:: PROMPT 1 ::
Could you write out the article about Pope Benedict's letter on education in full, word for word?

:: SELECTED PASSAGE ::
╭──
Vatican City, Jan 23, 2008 / 10:35 am
A letter from the Pope to Catholic administrators, teachers, parents and students was made public today regarding the vital importance of education and its balance of freedom and discipline. The letter comes after some Italian politicians tried to make political capital out of earlier remarks by the Pontiff about an ‘educational emergency’.
In his January 21 letter, Benedict XVI notes that education today “seems to be becoming ever more difficult. ... Hence there is talk of an ‘educational emergency’, confirmed by the failures which too often crown our efforts to form well-rounded individuals, capable of collaborating with others and of giving meaning to their lives.”
The Pontiff points out that educators may feel the “temptation to give up” on education, and even run the risk “of not understanding what their role is,” and he identifies “a mentality and a form of culture that leads people to doubt the value of the human person, the meaning of truth and of good and, in the final analysis, the goodness of life itself.”
These difficulties “are not insurmountable,” Pope Benedict stressed. “Do not be afraid! ... Even the greatest values of the past cannot simply be inherited, we must make them our own and renew them through often-difficult personal choices.”
“However, when the foundations are shaken and essential certainties disappear, the need for those values returns to make itself imposingly felt. Thus we see today an increasing demand for real education.” It is demanded “by society as a whole ...and by the young people themselves who do not want to be left to face the challenges of life alone.”
╰──
:: RECORD SET ::
╭──
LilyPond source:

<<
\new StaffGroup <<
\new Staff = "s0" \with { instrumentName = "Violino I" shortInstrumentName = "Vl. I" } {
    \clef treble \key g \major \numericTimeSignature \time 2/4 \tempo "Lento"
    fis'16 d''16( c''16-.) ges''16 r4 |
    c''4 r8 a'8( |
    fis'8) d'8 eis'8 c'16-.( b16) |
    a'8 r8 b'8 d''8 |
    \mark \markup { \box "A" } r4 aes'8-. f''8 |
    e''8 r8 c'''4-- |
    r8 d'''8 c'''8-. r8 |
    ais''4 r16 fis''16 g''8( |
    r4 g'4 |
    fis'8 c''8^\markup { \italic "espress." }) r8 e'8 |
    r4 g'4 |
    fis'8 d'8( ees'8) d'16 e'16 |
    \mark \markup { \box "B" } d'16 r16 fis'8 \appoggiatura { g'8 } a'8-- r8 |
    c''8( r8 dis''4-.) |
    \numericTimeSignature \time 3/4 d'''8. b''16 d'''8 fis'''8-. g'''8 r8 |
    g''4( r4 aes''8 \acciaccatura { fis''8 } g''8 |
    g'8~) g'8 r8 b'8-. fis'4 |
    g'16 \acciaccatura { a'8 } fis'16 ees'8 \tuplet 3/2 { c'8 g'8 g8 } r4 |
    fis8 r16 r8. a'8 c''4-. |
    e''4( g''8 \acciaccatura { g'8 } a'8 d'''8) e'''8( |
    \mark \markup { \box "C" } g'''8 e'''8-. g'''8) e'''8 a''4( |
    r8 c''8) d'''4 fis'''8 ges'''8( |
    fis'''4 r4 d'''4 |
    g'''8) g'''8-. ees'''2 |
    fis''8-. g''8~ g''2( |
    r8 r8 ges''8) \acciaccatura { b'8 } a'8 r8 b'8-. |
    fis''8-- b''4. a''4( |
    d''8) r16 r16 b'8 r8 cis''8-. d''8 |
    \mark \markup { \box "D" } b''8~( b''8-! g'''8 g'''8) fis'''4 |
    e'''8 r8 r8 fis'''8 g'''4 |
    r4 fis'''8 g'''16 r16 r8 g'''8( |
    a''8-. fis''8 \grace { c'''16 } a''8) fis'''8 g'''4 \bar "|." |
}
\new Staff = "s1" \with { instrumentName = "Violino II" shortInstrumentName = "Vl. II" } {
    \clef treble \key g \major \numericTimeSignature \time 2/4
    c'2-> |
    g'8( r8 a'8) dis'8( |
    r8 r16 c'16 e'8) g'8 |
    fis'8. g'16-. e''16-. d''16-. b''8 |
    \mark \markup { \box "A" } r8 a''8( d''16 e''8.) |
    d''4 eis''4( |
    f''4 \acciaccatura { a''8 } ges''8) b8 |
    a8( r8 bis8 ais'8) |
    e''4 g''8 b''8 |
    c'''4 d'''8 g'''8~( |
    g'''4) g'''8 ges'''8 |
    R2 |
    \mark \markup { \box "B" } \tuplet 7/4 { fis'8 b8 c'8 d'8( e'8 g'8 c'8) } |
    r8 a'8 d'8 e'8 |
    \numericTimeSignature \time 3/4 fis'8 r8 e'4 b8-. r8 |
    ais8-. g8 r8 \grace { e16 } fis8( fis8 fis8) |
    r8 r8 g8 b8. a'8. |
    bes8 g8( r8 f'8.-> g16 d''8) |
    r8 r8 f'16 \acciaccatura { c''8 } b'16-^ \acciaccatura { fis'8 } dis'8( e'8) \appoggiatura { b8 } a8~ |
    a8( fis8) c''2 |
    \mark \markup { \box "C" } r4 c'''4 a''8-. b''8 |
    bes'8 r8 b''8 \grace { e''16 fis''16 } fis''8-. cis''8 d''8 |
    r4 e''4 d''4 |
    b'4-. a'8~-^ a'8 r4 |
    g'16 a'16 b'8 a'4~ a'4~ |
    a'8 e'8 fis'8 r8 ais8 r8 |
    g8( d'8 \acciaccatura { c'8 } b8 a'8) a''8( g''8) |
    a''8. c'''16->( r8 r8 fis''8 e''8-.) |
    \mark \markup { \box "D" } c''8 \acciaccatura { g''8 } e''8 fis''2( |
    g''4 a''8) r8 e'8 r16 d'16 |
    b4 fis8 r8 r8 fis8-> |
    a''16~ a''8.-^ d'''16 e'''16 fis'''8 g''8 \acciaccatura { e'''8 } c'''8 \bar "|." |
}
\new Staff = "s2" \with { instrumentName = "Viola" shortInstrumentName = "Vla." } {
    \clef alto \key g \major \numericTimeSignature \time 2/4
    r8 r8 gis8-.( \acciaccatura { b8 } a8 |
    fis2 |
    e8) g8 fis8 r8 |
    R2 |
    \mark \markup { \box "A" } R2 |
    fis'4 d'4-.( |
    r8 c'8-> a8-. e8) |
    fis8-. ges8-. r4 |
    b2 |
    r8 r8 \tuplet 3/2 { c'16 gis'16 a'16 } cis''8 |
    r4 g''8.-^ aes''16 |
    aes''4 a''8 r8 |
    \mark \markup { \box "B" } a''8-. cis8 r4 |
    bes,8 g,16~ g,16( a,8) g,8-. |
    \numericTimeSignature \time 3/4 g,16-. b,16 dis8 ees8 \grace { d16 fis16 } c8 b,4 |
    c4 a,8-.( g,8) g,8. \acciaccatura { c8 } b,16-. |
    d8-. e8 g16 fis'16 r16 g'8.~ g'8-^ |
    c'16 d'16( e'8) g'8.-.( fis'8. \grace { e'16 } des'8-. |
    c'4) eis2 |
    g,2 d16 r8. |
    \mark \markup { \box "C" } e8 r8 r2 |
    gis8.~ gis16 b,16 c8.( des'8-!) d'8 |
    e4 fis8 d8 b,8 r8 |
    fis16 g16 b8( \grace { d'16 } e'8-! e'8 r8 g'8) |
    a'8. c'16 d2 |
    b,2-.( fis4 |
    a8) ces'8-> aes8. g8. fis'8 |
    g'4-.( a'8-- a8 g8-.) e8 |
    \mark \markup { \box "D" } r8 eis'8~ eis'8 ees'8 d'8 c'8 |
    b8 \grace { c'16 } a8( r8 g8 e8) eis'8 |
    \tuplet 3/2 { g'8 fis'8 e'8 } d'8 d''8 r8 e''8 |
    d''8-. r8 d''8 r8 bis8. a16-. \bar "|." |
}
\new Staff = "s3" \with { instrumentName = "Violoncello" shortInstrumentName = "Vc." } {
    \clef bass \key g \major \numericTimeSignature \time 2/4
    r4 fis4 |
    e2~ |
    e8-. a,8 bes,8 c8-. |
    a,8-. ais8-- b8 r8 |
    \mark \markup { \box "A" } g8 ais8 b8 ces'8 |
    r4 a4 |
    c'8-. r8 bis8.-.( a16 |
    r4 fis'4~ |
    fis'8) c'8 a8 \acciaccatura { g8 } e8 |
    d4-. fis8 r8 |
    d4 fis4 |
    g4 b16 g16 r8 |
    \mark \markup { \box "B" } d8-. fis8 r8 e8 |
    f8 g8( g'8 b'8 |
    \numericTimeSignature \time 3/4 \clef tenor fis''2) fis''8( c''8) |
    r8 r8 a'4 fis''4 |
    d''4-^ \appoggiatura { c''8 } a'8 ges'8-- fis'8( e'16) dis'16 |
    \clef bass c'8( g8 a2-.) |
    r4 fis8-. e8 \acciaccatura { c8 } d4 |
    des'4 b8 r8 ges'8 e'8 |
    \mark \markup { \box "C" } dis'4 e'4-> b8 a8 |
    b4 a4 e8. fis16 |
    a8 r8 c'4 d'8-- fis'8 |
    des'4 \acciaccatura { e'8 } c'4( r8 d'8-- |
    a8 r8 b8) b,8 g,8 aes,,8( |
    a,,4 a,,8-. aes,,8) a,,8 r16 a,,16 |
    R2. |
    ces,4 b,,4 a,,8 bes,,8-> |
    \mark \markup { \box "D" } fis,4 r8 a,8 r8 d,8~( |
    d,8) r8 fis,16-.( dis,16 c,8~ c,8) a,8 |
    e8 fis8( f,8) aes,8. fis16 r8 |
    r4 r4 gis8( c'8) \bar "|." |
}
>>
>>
╰──
:: PROMPT 2 ::
Which lines of the records contain the string "bass"? Pull out each of those lines in full.

:: WRITTEN ANSWER 1 ::
Vatican City, Jan 23, 2008 / 10:35 am
A letter from the Pope to Catholic administrators, teachers, parents and students was made public today regarding the vital importance of education and its balance of freedom and discipline. The letter comes after some Italian politicians tried to make political capital out of earlier remarks by the Pontiff about an ‘educational emergency’.
In his January 21 letter, Benedict XVI notes that education today “seems to be becoming ever more difficult. ... Hence there is talk of an ‘educational emergency’, confirmed by the failures which too often crown our efforts to form well-rounded individuals, capable of collaborating with others and of giving meaning to their lives.”
The Pontiff points out that educators may feel the “temptation to give up” on education, and even run the risk “of not understanding what their role is,” and he identifies “a mentality and a form of culture that leads people to doubt the value of the human person, the meaning of truth and of good and, in the final analysis, the goodness of life itself.”
These difficulties “are not insurmountable,” Pope Benedict stressed. “Do not be afraid! ... Even the greatest values of the past cannot simply be inherited, we must make them our own and renew them through often-difficult personal choices.”
“However, when the foundations are shaken and essential certainties disappear, the need for those values returns to make itself imposingly felt. Thus we see today an increasing demand for real education.” It is demanded “by society as a whole ...and by the young people themselves who do not want to be left to face the challenges of life alone.”

:: WRITTEN ANSWER 2 ::
    \clef bass \key g \major \numericTimeSignature \time 2/4
    \clef bass c'8( g8 a2-.) |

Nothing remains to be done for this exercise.